Address missing values.
Using the trick in Jenny and Albert’s “Become an R Data Ninja!” file, we get a sense of how many missing values we have in our data.
colSums(is.na(ma_schools))
## school_name average_sat_math
## 0 58
## percent_economically_disadvantaged school_size
## 0 0
We see that even after removing non-high schools, we still have 58 missing values for average_sat_math
. We’ll be sure to mention this in our ultimate project resubmission, since if there is a systematic reason the schools have a missing value, then just ignoring these schools may bias our results.
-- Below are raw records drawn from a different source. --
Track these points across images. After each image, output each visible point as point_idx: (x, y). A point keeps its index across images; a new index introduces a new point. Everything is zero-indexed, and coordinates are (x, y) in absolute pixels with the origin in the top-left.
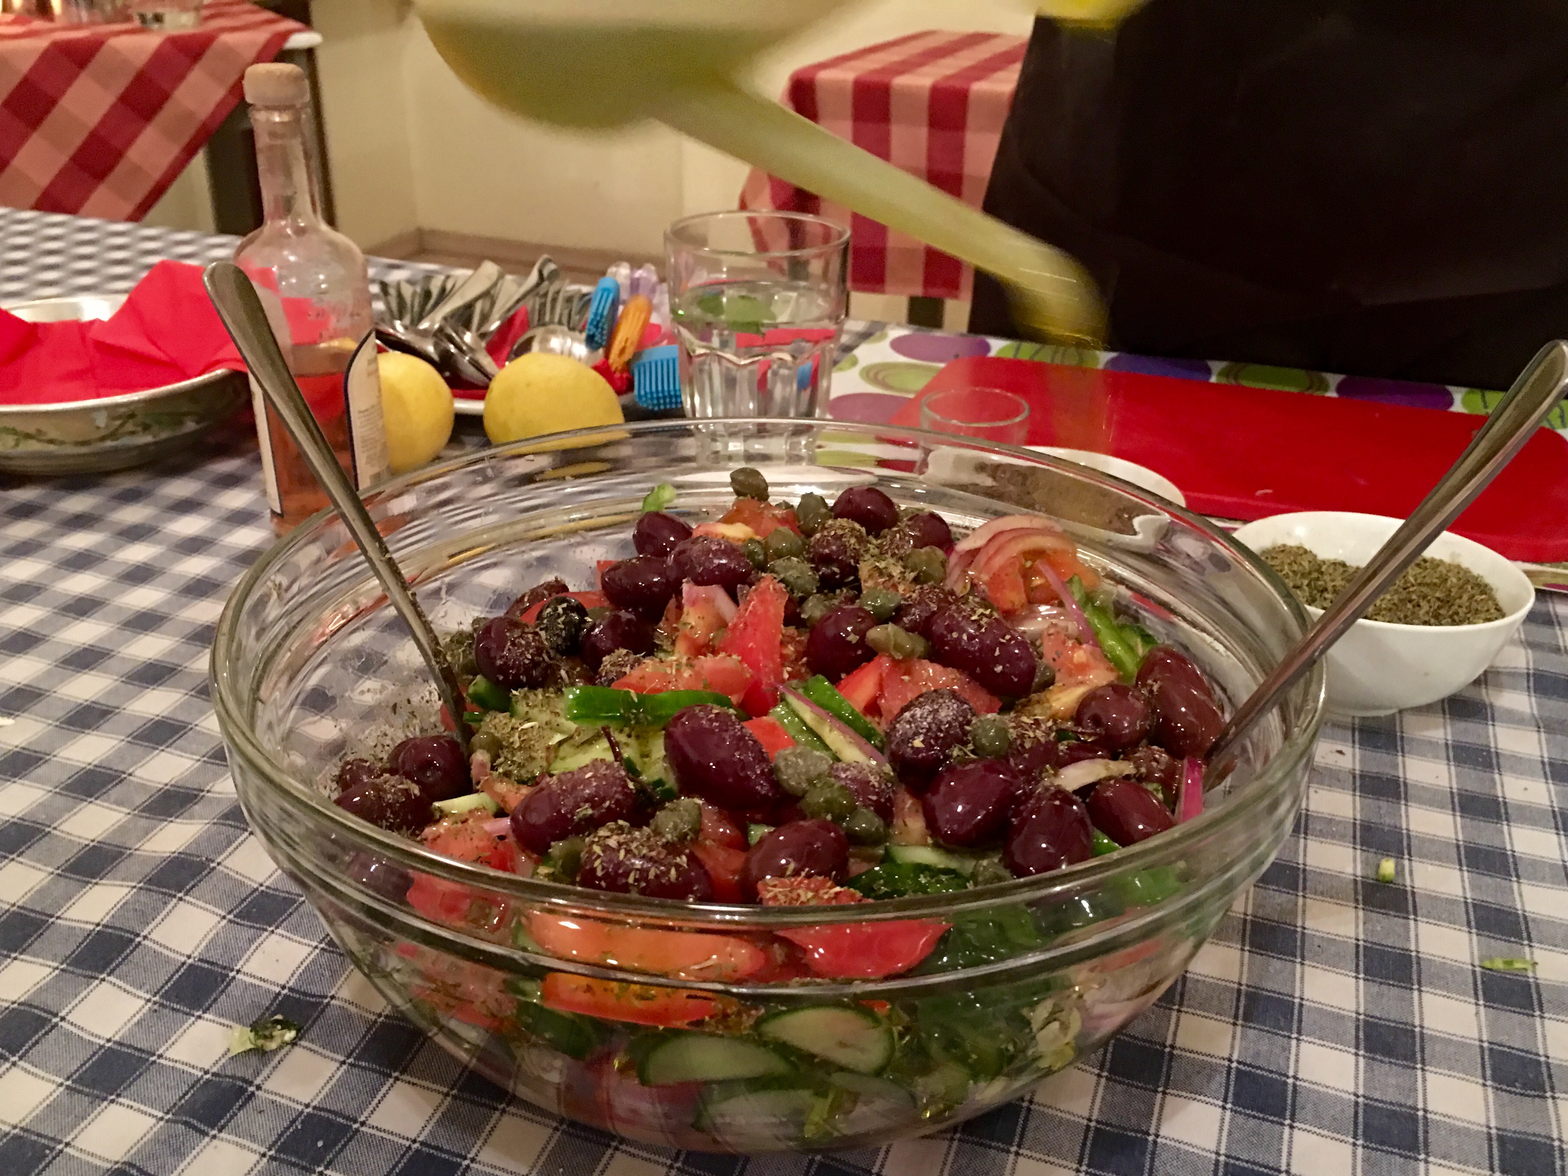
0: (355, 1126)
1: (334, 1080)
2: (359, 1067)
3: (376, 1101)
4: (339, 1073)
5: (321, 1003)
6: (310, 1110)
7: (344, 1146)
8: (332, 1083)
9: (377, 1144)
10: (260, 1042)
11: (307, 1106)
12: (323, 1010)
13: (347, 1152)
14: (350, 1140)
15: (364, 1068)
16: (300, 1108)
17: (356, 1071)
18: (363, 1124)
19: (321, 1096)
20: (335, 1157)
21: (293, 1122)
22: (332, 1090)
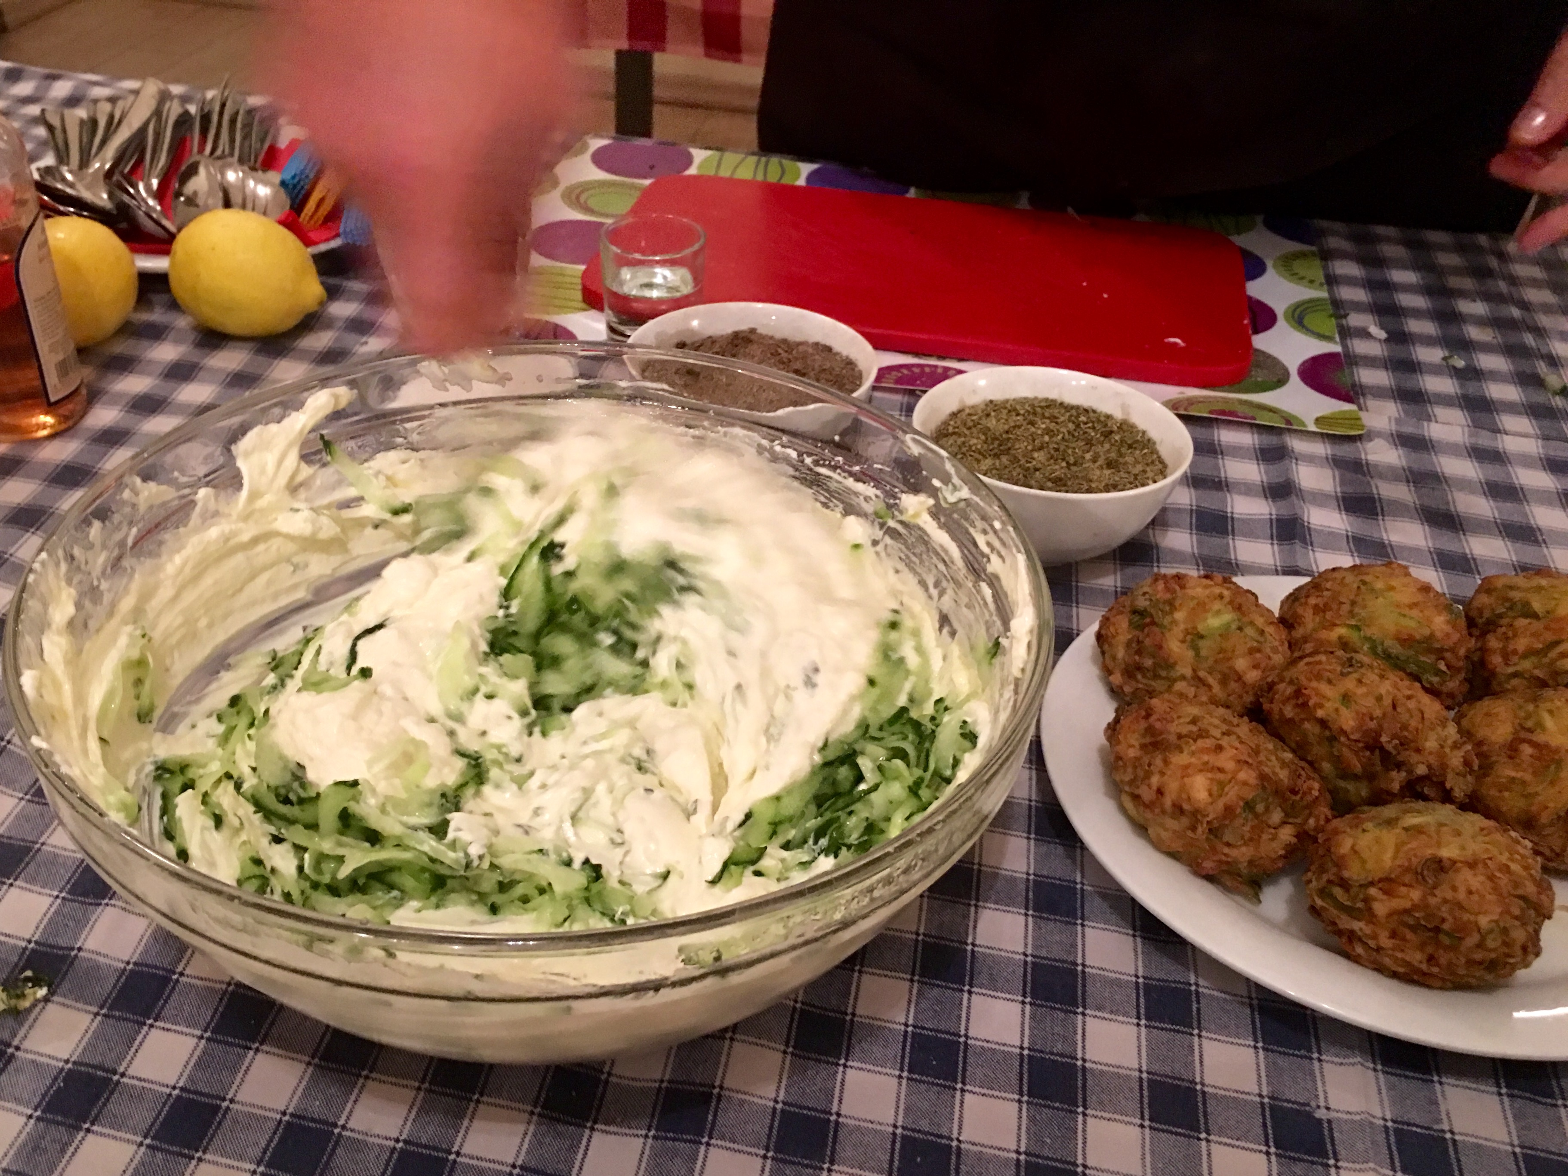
0: (116, 1078)
1: (90, 1032)
2: (113, 1017)
3: (133, 1050)
4: (95, 1025)
5: (69, 955)
6: (70, 1066)
7: (108, 1099)
8: (89, 1035)
9: (138, 1095)
10: (13, 1002)
11: (67, 1061)
12: (72, 963)
13: (110, 1106)
14: (112, 1093)
15: (119, 1019)
16: (61, 1064)
17: (111, 1021)
18: (123, 1075)
19: (80, 1050)
20: (100, 1112)
21: (55, 1079)
22: (89, 1044)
ma_schools <- ma_schools %>%
filter(!is.na(average_sat_math))
Compute some quick summary statistics of the outcome variable and comment.
ma_schools %>%
group_by(school_size) %>%
summarize(n = n(),
correlation = cor(average_sat_math, percent_economically_disadvantaged),
mean = mean(average_sat_math, na.rm = TRUE),
median = median(average_sat_math, na.rm = TRUE),
sd = sd(average_sat_math, na.rm = TRUE))
school_size | n | correlation | mean | median | sd |
---|---|---|---|---|---|
small | 28 | -0.8318577 | 478.0357 | 476 | 77.39197 |
medium | 69 | -0.8534511 | 483.2899 | 502 | 58.66658 |
large | 235 | -0.8095469 | 517.5021 | 521 | 56.15344 |
It appears our data consists of mostly large high schools. In all three school size cases, we observe a very strong negative corelation between average math SAT score and percentage of economically disadvantaged students.
Visualize the distribution of the outcome variable using a histogram and comment.
ggplot(ma_schools, aes(x = average_sat_math)) +
geom_histogram(binwidth = 30, color = "white", fill = "steelblue") +
labs(x = "Average Math SAT Score", y = "Number of Schools with the Score")
These data seem roughly bell-shaped, with no obvious skew. There is an outlier average Math SAT score of around 750 or so. This school is the MA Academy for Math and Science School.
Visualize the relationship of the outcome variable and the numerical explanatory variable using a scatterplot and comment.
ggplot(ma_schools, aes(x = percent_economically_disadvantaged, y = average_sat_math))+
geom_point() +
geom_smooth(method = "lm", se = FALSE ) +
labs(y = "Math SAT Score",
x = "Percentage of Economically Disadvantaged Students")
There appears to be a reasonably strong negative relationship between average math SAT scores and percent of economically disadvanted students across all high schools in MA. In other words, as the percent of economically disadvanted students of a high school increases, there is an associated decrease in average math SAT scores. This is an unfortunate, but alas expected, relationship.
Visualize the relationship of the outcome variable and the categorical explanatory variable using a scatterplot and comment.
ggplot(ma_schools, aes(x = school_size, y = average_sat_math, fill = school_size)) +
geom_boxplot() +
labs(y = "Math SAT Score", x = "School Size")
The Math SAT scores look to be the greatest at larger schools, and the lowest at smaller schools, though the differences do not seem to be extreme. There appear to be some potential outliers in SAT scores. Again, observe the outlier small school, which was the MA Academy for Math and Science School.
Visualize the relationship of the outcome variable and both explanatory variables using a colored scatterplot and comment.
ggplot(ma_schools, aes(x = percent_economically_disadvantaged, y = average_sat_math, color = school_size))+
geom_point() +
geom_smooth(method = "lm", se = FALSE ) +
labs(y = "Math SAT Score", x = "Percentage of Economically Disadvantaged Students")
The negative relationship between average math SAT scores and percent of economically disadvanted students across all high schools in MA we observed earlier seems to hold even when distinguishing between schools of different size using colors. There does not appear to be an interaction effect as all three slopes seem roughly equal.